Hi, does anyone know the answer to below, been annoying me all day.
I want to separate out total standard deviation of an actively managed fund into tracking error and standard deviation of the benchmark. So if I have expected st dev of benchmark is x and expected tracking error of fund is y then what is the total expected risk? I thought it would be the same formula as a 2 stock or 2 fund portfolio with the weights = to beta of the fund and (1-beta) of the fund. When I test the below it doesn’t work out.
[beta^2*X^2 + (1-beta)^2*Y^2 + 2*beta*(1-beta)*covar(tracking error return, index return)]^0.5
It’s late and I’m sleepy and I’ve had a few glasses of wine earlier so I’m not 100% sure right now. But I would think that the covariance between your tracking error and your index return should be zero. So yeah,
That’s for a one-factor model. If you have more than one factor, then you have to add a bunch of covariance terms to adjust for how the different benchmark factors are correlated to each other. By definition, tracking error is uncorrelated with (the jargony word is orthoganal-to) all of the benchmarks.

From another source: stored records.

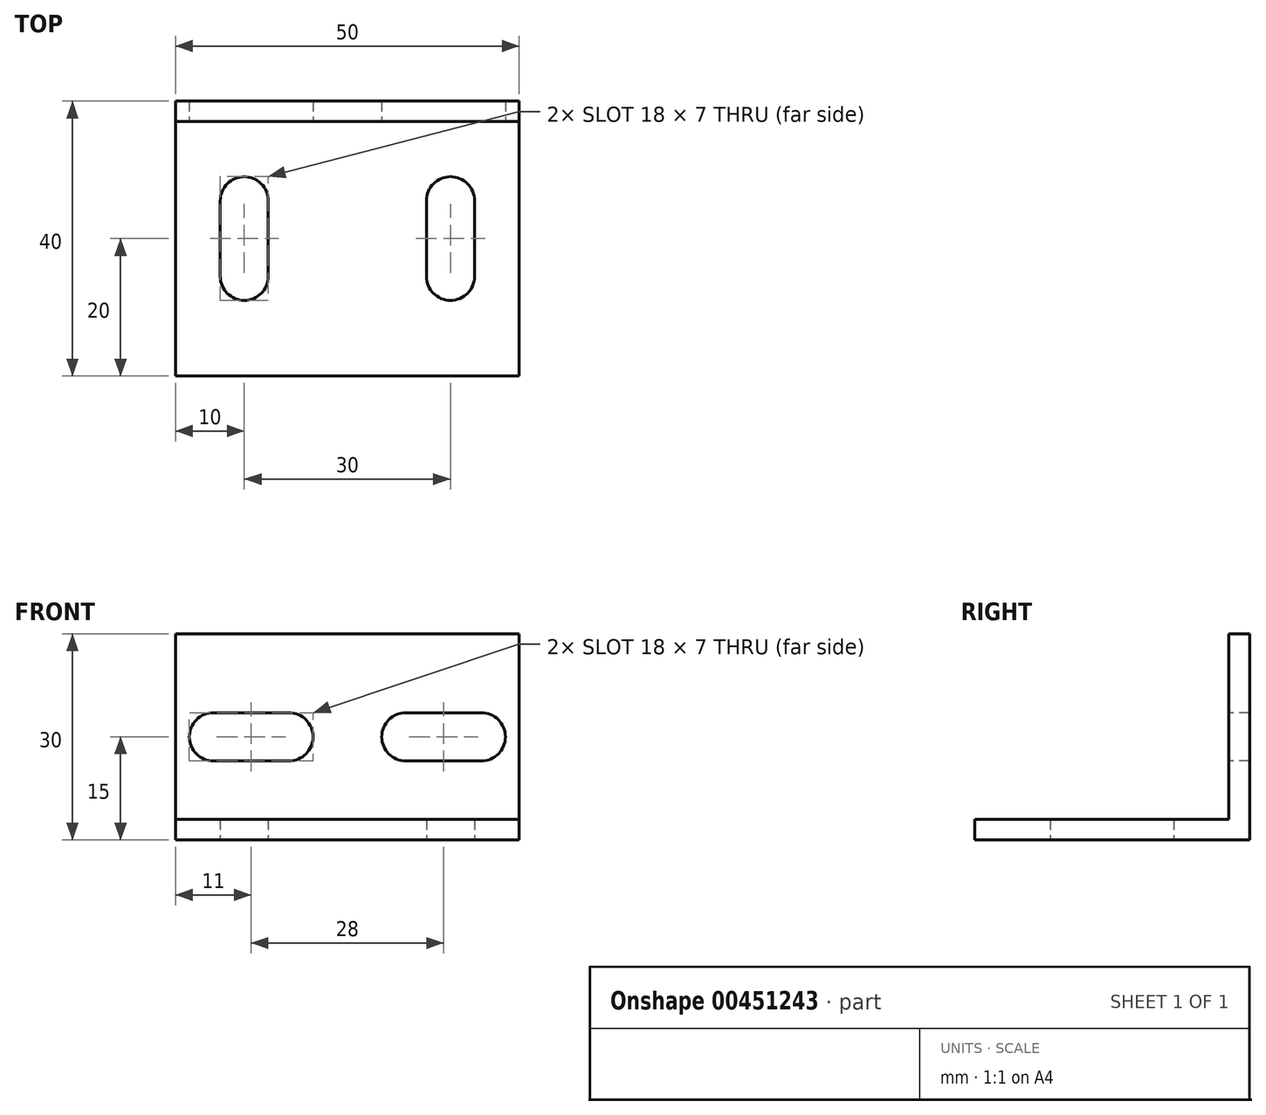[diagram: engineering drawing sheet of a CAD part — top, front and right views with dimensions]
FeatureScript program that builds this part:
annotation { "Feature Type Name" : "Feature", "Feature Type Description" : "" }
export const myFeature = defineFeature(function(context is Context, id is Id, definition is map)
    precondition{}
    {
        {
            var Q0;
            Q0=qCreatedBy(makeId("Top.planeOp"),FACE);
            var sketch = newSketch(context, id + "F0", { "sketchPlane" : qUnion([Q0])});
            skLineSegment(sketch, "E0.bottom", {"start": v(25, 0) * mm, "end": v(-25, 0) * mm});
            skLineSegment(sketch, "E0.top", {"start": v(25, 40) * mm, "end": v(-25, 40) * mm});
            skLineSegment(sketch, "E0.left", {"start": v(25, 0) * mm, "end": v(25, 40) * mm});
            skLineSegment(sketch, "E0.right", {"start": v(-25, 0) * mm, "end": v(-25, 40) * mm});
            skLineSegment(sketch, "E1.bottom", {"start": v(-11.5, 14.5) * mm, "end": v(-18.5, 14.5) * mm, "construction": true});
            skLineSegment(sketch, "E1.top", {"start": v(-11.5, 25.5) * mm, "end": v(-18.5, 25.5) * mm, "construction": true});
            skLineSegment(sketch, "E1.left", {"start": v(-11.5, 14.5) * mm, "end": v(-11.5, 25.5) * mm});
            skLineSegment(sketch, "E1.right", {"start": v(-18.5, 14.5) * mm, "end": v(-18.5, 25.5) * mm});
            skPoint(sketch, "E1.middle", {"position": v(-15, 20) * mm});
            skArc(sketch, "E2", {"start": v(-11.5, 25.5) * mm, "mid": v(-15, 29) * mm, "end": v(-18.5, 25.5) * mm});
            skArc(sketch, "E3", {"start": v(-18.5, 14.5) * mm, "mid": v(-15, 11) * mm, "end": v(-11.5, 14.5) * mm});
            skLineSegment(sketch, "E4", {"start": v(0, 0) * mm, "end": v(0, -23) * mm, "construction": true});
            skLineSegment(sketch, "E5.MirrorCS", {"start": v(11.5, 25.5) * mm, "end": v(18.5, 25.5) * mm, "construction": true});
            skLineSegment(sketch, "E6.MirrorCS", {"start": v(11.5, 14.5) * mm, "end": v(18.5, 14.5) * mm, "construction": true});
            skArc(sketch, "E7.MirrorCS", {"start": v(11.5, 25.5) * mm, "mid": v(15, 29) * mm, "end": v(18.5, 25.5) * mm});
            skLineSegment(sketch, "E8.MirrorCS", {"start": v(11.5, 14.5) * mm, "end": v(11.5, 25.5) * mm});
            skPoint(sketch, "E9.MirrorP", {"position": v(15, 20) * mm});
            skArc(sketch, "E10.MirrorCS", {"start": v(18.5, 14.5) * mm, "mid": v(15, 11) * mm, "end": v(11.5, 14.5) * mm});
            skLineSegment(sketch, "E11.MirrorCS", {"start": v(18.5, 14.5) * mm, "end": v(18.5, 25.5) * mm});
            skSolve(sketch);
        }
        {
            var Q0;
            Q0=qSketchRegion(id+"F0",true);
            extrude(context, id + "F1", {"entities" : qUnion([Q0]), "depth" : 3 * mm, "offsetDistance" : 25 * mm});
        }
        {
            var Q0;
            Q0=makeQuery(id+"F1.opExtrude","CAP_FACE",FACE,{"disambiguationData":[OSD([sQuery(id+"F0.wireOp",EDGE,"E0.bottom"),sQuery(id+"F0.wireOp",EDGE,"E0.top"),sQuery(id+"F0.wireOp",EDGE,"E0.left"),sQuery(id+"F0.wireOp",EDGE,"E0.right")])],"isStart":false});
            var sketch = newSketch(context, id + "F2", { "sketchPlane" : qUnion([Q0])});
            skLineSegment(sketch, "E12.bottom", {"start": v(-25, 40) * mm, "end": v(25, 40) * mm});
            skLineSegment(sketch, "E12.top", {"start": v(-25, 37) * mm, "end": v(25, 37) * mm});
            skLineSegment(sketch, "E12.left", {"start": v(-25, 40) * mm, "end": v(-25, 37) * mm});
            skLineSegment(sketch, "E12.right", {"start": v(25, 40) * mm, "end": v(25, 37) * mm});
            skSolve(sketch);
        }
        {
            var Q0;
            Q0=qSketchRegion(id+"F2",true);
            extrude(context, id + "F3", {"entities" : qUnion([Q0]), "operationType" : NewBodyOperationType.ADD, "depth" : 27 * mm, "offsetDistance" : 25 * mm});
        }
        {
            var Q0;
            Q0=makeQuery(id+"F3.opExtrude","SWEPT_FACE",FACE,{"disambiguationData":[OSD([sQuery(id+"F2.wireOp",EDGE,"E12.top")])]});
            var sketch = newSketch(context, id + "F4", { "sketchPlane" : qUnion([Q0])});
            skLineSegment(sketch, "E13.bottom", {"start": v(-8.5, 11.5) * mm, "end": v(-19.5, 11.5) * mm});
            skLineSegment(sketch, "E13.top", {"start": v(-8.5, 18.5) * mm, "end": v(-19.5, 18.5) * mm});
            skLineSegment(sketch, "E13.left", {"start": v(-8.5, 11.5) * mm, "end": v(-8.5, 18.5) * mm, "construction": true});
            skLineSegment(sketch, "E13.right", {"start": v(-19.5, 11.5) * mm, "end": v(-19.5, 18.5) * mm, "construction": true});
            skPoint(sketch, "E13.middle", {"position": v(-14, 15) * mm});
            skArc(sketch, "E14", {"start": v(-19.5, 18.5) * mm, "mid": v(-23, 15) * mm, "end": v(-19.5, 11.5) * mm});
            skArc(sketch, "E15", {"start": v(-8.5, 11.5) * mm, "mid": v(-5, 15) * mm, "end": v(-8.5, 18.5) * mm});
            skLineSegment(sketch, "E16", {"start": v(0, 0) * mm, "end": v(0, -17.2) * mm, "construction": true});
            skLineSegment(sketch, "E17.MirrorCS", {"start": v(8.5, 11.5) * mm, "end": v(8.5, 18.5) * mm, "construction": true});
            skLineSegment(sketch, "E18.MirrorCS", {"start": v(19.5, 11.5) * mm, "end": v(19.5, 18.5) * mm, "construction": true});
            skArc(sketch, "E19.MirrorCS", {"start": v(8.5, 11.5) * mm, "mid": v(5, 15) * mm, "end": v(8.5, 18.5) * mm});
            skLineSegment(sketch, "E20.MirrorCS", {"start": v(8.5, 18.5) * mm, "end": v(19.5, 18.5) * mm});
            skArc(sketch, "E21.MirrorCS", {"start": v(19.5, 18.5) * mm, "mid": v(23, 15) * mm, "end": v(19.5, 11.5) * mm});
            skLineSegment(sketch, "E22.MirrorCS", {"start": v(8.5, 11.5) * mm, "end": v(19.5, 11.5) * mm});
            skPoint(sketch, "E23.MirrorP", {"position": v(14, 15) * mm});
            skSolve(sketch);
        }
        {
            var Q0;
            Q0=qSketchRegion(id+"F4",true);
            extrude(context, id + "F5", {"entities" : qUnion([Q0]), "operationType" : NewBodyOperationType.REMOVE, "oppositeDirection" : true, "depth" : 3 * mm, "offsetDistance" : 25 * mm});
        }
    });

thanks bcad, I tested your formula and doesn’t add up. Can I send you a simple excel sheet with example? or test it yourself if you have time, just make up fund return and benchmark return for a few period sand try match the total st.dev of the fund to the formula above.
I always find it easier to work with matrices. The formula should be
B_f*sigma_f*B_f’+sigma_e
where B_f is an nXf matrix of factor exposures, sigma_f is an fXf covariance of factors, and sigma_e is an nXn covariance matrix of the error/residual (n is the number of funds, f is the number of factors).